> BRIEF 1: Which phrases does the investing article put in quotation marks?
> BRIEF 2: In the investing article, what is said to be risky over very short periods of time?

> TEXT PASSAGE:

* * *

How patience drives value, and other boring concepts of investment success
by Joel LitmanProfessor Joel Litman is Chief Investment Strategist at Valens Research, a boutique data and consulting firm for Institutional Investors. He is the Founder of Altimetry Research, which provides data and publications to individuals and advisors. Visit valens-reseasrch.com
Allocating investments based on the “100 minus your age” rule? You’re likely leaving money on the table. Rules of thumb like this leave most with significant portfolio underperformance. Concepts like “conservative” or “aggressive” when applied to investors also make for terrible asset allocation decisions. The fact is, the concept of “risk” needs to be time-delimited and focused on not losing money.
With that in mind, over long periods of time, staying in money markets is incredibly risky. Over very short periods of time, equities are. One can certainly find relatively short periods of time that gold, bonds, or T-bills may outperform. However, nothing grows wealth like business ownership. The performance of equity returns aren’t even on the same planet as the others. Millions of dollars made in equities versus thousands or only hundreds in the common alternatives.

* * *

Stored items from a collection:
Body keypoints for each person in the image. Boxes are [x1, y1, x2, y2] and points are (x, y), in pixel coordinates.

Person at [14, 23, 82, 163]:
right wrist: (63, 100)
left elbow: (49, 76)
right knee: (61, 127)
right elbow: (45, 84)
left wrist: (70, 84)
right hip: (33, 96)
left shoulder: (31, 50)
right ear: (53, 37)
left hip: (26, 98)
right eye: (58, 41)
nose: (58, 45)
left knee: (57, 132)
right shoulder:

* * *

> EXPECTED ANSWER 1: "100 minus your age", "conservative", "aggressive", "risk"

> EXPECTED ANSWER 2: Equities.